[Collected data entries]
────────────────────────────────────────

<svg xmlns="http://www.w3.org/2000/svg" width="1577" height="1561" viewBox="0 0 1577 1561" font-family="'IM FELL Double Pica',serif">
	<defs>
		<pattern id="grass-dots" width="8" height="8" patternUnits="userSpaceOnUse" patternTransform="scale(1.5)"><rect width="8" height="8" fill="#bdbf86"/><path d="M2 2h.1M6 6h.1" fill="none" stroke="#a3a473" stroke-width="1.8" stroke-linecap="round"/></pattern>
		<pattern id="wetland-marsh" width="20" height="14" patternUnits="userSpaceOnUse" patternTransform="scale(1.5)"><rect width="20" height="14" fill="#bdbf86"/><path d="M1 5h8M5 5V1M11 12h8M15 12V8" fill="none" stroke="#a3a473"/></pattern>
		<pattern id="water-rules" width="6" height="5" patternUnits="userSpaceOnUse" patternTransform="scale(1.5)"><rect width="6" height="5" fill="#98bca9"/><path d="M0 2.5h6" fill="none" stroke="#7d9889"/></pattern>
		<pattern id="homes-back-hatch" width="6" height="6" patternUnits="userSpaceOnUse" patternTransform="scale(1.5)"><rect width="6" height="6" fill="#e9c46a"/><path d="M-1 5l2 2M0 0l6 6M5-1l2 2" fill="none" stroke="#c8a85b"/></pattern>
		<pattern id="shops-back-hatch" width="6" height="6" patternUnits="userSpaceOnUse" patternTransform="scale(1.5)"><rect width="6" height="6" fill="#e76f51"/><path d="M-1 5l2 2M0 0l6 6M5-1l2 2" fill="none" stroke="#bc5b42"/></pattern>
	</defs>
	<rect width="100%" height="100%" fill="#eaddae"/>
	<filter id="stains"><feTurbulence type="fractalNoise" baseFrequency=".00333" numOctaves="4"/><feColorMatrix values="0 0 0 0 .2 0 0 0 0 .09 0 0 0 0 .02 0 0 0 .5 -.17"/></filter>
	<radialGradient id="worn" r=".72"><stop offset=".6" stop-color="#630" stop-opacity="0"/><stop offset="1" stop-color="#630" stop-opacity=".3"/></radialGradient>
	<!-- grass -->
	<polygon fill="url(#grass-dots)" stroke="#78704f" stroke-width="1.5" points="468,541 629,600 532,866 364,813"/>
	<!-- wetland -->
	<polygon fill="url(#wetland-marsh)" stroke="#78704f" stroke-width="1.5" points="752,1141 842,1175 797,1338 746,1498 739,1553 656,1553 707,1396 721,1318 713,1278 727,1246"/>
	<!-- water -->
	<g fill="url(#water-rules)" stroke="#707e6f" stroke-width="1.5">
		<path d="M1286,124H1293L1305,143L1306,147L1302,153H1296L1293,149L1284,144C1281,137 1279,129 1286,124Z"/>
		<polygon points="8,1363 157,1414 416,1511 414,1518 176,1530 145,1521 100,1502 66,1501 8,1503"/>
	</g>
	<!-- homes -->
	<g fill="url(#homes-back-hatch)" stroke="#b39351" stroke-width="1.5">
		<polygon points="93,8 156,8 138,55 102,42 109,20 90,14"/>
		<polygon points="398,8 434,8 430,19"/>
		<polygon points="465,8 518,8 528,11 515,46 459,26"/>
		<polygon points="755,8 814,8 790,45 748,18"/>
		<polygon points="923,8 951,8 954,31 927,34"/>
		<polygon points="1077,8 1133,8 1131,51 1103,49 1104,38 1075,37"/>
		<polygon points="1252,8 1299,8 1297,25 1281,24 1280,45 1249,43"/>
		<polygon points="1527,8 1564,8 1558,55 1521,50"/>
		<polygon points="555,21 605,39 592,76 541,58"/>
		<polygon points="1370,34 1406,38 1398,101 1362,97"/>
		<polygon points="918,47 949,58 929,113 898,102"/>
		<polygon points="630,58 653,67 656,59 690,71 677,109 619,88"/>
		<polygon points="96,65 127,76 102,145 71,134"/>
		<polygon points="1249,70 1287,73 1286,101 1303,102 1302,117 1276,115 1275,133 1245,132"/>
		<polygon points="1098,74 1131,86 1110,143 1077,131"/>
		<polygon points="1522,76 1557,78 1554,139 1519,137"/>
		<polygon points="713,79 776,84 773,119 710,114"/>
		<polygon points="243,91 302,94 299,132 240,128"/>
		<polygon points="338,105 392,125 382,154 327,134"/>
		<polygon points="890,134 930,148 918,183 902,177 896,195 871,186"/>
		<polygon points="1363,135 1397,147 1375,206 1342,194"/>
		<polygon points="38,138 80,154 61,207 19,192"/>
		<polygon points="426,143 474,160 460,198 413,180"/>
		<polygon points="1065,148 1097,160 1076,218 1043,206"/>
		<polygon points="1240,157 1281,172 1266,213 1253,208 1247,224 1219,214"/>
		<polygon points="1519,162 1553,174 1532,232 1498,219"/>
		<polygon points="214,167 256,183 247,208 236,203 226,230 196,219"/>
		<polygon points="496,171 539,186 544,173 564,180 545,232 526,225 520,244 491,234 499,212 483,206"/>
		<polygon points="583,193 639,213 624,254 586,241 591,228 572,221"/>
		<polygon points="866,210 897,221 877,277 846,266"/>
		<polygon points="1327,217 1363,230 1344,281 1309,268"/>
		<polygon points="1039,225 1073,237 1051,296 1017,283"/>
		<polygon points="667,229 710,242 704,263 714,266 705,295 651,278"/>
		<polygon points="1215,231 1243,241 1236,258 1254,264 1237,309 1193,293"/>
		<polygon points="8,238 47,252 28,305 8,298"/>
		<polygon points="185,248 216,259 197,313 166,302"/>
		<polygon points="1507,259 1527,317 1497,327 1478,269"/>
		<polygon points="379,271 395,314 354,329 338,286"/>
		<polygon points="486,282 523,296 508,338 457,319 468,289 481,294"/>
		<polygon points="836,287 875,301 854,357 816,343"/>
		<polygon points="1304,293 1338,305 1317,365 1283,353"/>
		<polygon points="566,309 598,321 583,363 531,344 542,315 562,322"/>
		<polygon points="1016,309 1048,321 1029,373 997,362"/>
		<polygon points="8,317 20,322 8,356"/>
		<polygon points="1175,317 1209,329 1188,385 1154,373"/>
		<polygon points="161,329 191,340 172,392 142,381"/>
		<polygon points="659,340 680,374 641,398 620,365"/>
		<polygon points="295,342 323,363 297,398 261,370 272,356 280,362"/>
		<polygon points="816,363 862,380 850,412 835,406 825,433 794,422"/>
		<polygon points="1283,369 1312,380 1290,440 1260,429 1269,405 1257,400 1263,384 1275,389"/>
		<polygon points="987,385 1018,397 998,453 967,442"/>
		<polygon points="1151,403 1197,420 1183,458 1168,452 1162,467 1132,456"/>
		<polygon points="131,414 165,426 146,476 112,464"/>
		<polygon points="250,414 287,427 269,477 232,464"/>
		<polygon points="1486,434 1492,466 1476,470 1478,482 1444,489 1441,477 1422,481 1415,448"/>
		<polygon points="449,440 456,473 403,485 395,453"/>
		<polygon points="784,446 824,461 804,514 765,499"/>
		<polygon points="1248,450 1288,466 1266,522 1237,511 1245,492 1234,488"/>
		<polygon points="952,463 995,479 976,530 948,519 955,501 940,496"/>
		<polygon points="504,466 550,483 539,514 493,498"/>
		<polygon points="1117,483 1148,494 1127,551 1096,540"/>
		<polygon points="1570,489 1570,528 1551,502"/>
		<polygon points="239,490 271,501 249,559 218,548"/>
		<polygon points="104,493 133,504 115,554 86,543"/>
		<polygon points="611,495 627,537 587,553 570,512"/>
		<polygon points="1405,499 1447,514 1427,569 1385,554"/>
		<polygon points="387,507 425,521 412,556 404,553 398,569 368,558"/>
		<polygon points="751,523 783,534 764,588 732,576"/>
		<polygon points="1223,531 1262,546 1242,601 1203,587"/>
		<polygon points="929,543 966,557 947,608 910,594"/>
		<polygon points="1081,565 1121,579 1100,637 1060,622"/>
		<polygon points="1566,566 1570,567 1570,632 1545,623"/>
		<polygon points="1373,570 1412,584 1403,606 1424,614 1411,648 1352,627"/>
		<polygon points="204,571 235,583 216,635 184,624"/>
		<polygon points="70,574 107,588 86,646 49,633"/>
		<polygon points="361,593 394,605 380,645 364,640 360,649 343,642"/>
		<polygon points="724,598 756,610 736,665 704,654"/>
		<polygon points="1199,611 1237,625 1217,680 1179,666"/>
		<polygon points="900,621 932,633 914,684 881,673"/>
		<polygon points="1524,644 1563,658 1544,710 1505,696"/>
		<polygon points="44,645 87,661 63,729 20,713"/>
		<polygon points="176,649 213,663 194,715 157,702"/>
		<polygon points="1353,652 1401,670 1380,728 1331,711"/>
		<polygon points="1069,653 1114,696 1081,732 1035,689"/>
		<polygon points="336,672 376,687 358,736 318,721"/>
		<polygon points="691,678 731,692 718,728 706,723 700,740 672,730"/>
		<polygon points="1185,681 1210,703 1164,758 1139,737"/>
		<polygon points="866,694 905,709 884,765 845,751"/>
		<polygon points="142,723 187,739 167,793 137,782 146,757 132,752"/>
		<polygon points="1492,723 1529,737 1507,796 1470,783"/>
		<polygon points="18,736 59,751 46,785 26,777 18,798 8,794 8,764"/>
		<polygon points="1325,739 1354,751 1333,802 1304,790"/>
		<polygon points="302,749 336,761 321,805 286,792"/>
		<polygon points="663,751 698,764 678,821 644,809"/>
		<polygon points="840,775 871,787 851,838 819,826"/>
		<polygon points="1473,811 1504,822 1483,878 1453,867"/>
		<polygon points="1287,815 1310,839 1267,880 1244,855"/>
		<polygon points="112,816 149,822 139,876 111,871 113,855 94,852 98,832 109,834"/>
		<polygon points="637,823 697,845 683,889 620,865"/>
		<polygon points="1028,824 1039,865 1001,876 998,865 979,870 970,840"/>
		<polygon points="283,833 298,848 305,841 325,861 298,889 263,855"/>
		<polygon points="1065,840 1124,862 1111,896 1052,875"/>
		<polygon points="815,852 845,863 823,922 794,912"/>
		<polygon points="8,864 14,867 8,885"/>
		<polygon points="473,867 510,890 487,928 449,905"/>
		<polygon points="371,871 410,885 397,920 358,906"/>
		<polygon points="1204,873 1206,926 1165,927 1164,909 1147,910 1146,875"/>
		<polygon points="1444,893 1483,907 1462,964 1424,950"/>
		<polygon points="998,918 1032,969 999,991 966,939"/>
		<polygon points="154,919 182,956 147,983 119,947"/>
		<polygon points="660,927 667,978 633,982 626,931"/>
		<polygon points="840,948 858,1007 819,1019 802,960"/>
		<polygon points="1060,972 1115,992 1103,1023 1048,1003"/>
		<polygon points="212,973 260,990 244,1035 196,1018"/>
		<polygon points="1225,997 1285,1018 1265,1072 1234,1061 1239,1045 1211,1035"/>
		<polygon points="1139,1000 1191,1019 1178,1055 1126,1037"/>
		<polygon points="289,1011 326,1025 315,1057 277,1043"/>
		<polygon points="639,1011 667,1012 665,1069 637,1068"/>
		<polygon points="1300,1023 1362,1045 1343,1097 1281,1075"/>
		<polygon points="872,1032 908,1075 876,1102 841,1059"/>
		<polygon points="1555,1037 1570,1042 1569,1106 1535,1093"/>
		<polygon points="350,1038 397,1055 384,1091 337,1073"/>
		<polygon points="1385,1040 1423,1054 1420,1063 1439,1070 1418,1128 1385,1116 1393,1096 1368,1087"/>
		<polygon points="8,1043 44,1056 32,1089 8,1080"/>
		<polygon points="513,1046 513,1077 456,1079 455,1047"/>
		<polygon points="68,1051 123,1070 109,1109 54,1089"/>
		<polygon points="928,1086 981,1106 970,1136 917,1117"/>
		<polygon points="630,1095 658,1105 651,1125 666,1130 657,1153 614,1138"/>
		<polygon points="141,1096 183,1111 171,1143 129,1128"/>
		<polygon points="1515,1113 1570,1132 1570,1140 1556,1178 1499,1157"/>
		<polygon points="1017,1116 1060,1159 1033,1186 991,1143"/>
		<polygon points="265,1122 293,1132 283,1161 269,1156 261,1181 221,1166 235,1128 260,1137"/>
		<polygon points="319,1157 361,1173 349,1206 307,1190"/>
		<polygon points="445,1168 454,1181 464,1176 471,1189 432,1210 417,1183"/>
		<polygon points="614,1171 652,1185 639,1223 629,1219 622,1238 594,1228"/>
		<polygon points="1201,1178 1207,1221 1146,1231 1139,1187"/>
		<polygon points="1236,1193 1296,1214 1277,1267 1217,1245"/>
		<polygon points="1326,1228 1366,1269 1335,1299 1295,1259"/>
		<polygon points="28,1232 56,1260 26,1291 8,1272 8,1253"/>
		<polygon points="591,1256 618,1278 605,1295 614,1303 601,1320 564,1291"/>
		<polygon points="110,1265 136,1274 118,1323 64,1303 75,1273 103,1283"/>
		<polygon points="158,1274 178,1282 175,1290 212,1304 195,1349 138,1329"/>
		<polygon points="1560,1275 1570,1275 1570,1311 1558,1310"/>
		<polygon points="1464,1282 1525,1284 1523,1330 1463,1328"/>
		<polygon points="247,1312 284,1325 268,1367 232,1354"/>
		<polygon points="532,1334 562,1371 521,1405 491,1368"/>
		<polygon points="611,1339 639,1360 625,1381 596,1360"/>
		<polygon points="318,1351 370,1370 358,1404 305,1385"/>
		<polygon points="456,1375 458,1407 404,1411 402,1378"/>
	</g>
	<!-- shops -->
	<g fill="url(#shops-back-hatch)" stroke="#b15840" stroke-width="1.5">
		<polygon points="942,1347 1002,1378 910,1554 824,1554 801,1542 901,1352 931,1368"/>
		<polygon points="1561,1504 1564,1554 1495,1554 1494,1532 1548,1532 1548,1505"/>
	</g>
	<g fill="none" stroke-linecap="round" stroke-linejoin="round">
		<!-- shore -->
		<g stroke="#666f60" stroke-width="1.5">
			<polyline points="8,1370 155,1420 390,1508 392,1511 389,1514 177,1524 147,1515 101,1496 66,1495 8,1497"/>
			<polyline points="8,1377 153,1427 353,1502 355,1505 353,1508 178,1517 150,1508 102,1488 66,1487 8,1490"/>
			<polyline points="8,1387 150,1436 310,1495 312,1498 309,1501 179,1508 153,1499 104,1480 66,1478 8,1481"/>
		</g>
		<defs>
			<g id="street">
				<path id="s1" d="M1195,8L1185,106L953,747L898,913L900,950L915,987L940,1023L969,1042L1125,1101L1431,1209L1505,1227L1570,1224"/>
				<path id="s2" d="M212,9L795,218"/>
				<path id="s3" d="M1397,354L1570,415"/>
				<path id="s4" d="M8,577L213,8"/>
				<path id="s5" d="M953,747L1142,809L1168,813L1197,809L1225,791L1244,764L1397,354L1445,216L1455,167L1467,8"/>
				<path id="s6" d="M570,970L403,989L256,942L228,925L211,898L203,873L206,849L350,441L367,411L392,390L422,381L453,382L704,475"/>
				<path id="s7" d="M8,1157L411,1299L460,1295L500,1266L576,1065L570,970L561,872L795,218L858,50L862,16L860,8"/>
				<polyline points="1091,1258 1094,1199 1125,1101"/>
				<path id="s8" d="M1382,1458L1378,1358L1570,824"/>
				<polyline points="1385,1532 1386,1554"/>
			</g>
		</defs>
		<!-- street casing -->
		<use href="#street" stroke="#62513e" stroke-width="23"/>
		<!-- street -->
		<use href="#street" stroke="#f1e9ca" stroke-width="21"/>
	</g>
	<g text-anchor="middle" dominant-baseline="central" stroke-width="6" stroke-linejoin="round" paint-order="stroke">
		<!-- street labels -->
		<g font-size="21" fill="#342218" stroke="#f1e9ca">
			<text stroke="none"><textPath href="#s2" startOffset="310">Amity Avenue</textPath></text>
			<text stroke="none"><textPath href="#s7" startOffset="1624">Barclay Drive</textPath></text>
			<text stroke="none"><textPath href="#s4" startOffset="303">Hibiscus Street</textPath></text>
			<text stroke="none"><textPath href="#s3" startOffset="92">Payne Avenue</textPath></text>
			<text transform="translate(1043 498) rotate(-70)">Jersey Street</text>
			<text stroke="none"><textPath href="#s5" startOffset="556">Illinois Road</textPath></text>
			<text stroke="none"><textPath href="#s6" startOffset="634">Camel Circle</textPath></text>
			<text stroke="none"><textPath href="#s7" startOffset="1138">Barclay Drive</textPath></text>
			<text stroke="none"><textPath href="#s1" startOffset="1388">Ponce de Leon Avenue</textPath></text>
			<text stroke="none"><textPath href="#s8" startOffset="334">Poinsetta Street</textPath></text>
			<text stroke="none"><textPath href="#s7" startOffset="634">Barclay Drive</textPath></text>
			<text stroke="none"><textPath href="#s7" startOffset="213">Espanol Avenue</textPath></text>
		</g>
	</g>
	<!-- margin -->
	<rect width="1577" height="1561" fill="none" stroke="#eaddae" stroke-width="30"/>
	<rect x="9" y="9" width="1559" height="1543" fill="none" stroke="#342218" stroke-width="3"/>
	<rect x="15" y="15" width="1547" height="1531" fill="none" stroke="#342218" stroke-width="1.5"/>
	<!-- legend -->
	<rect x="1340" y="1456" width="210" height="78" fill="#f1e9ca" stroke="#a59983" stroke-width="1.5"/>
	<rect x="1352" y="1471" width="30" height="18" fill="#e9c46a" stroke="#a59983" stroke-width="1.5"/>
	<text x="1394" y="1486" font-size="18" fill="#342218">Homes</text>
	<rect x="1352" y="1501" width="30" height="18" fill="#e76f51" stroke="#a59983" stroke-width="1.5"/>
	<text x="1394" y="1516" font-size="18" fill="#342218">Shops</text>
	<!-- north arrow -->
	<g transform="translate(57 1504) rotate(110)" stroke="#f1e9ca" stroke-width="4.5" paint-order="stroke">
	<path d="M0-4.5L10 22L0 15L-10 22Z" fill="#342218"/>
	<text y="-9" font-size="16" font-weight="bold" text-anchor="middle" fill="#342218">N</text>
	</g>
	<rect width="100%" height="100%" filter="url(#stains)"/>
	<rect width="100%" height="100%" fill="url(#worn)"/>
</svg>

────────────────────────────────────────

The problem:
Every line with "middle" in it should be copied from the entries above.

Answer below:
	<g text-anchor="middle" dominant-baseline="central" stroke-width="6" stroke-linejoin="round" paint-order="stroke">
	<text y="-9" font-size="16" font-weight="bold" text-anchor="middle" fill="#342218">N</text>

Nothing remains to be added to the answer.